As the 2022 Winter Olympics rumble on in Beijing, here at PCS Instruments we thought we would focus on a very particular and interesting sport from the roster… Curling!
Curling is played by two teams who take it in turns to slide stones made of granite towards a target – known as the House, and whichever team has the most stones nearest the center of the house wins the points. But why is curling so interesting to us as an engineering company you might ask? Well as a company which focuses on friction and the development of machines which test frictional properties, curling applies to us more than almost any other.
This is because although curling teams and tactics are highly developed and skill focused (Olympic-level curlers can get the stones to within centimetres of where they were aiming), ironically, scientists still can’t agree on the fundamental physics of how curling works!
Were you to slide and spin any flat-bottomed object with a circular base along a flat surface, the object (say a glass on a table) would spin off in the opposite direction of the spin you placed on it; you spin the glass clockwise and it would move to the left, and vice versa.
This is due to the glass tipping forward as it moves, adding more weight to the leading edge, thus adding more friction to that leading edge. As the leading edge turns to the right, it’s met with more resistance than the back edge (which is turning to the left) does. Thus, the clockwise-spinning bottle follows the path of least resistance, curling to the left.
This applies to every object on earth except for one, and no extra points for guessing which one! Curling stones are the only object known to curl in the same direction as the spin put on them. Scientists have a variety of theories about why this happens, with two theories leading the way.
The first was proposed by Mark Shegelski from the University of Northern British Columbia, who theorised that the curling stone tips forward slightly as it slides (just like the glass). The added pressure warms the ice slightly and creates a thin film of water that can act as a lubricant. This in turn reduces the friction in the front to below the level at the back, essentially reversing the glass-on-table mechanism of friction.

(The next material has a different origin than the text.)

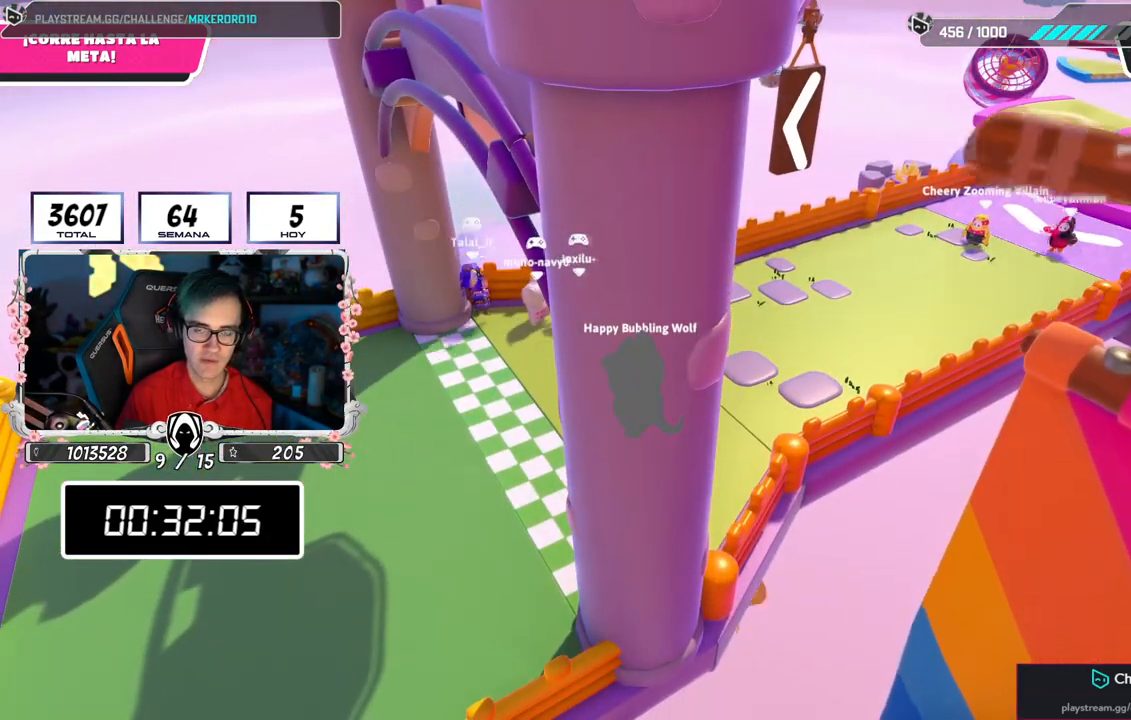
{"buttons": [], "left_stick": "center", "right_stick": "center", "events": [[183, "right_stick", "down-right"], [350, "right_stick", "center"]]}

The second leading theory is proposed by Harald Nyberg and his colleagues at Uppsala University. They propose that as the curling stone glides down the ice sheet, the contact surface (or running band) of the stone leaves scratches on the ice in the direction of rotation. The scratches are laid down by the leading edge of the running band, so that when the back edge glides over them it is very likely to follow them, causing the stone to curl in the direction of rotation.
Although both groups disagree with each other, they both agree that more research is needed on this unique physics phenomenon, and we at PCS Instruments agree! Any further study of friction is a good thing in our books.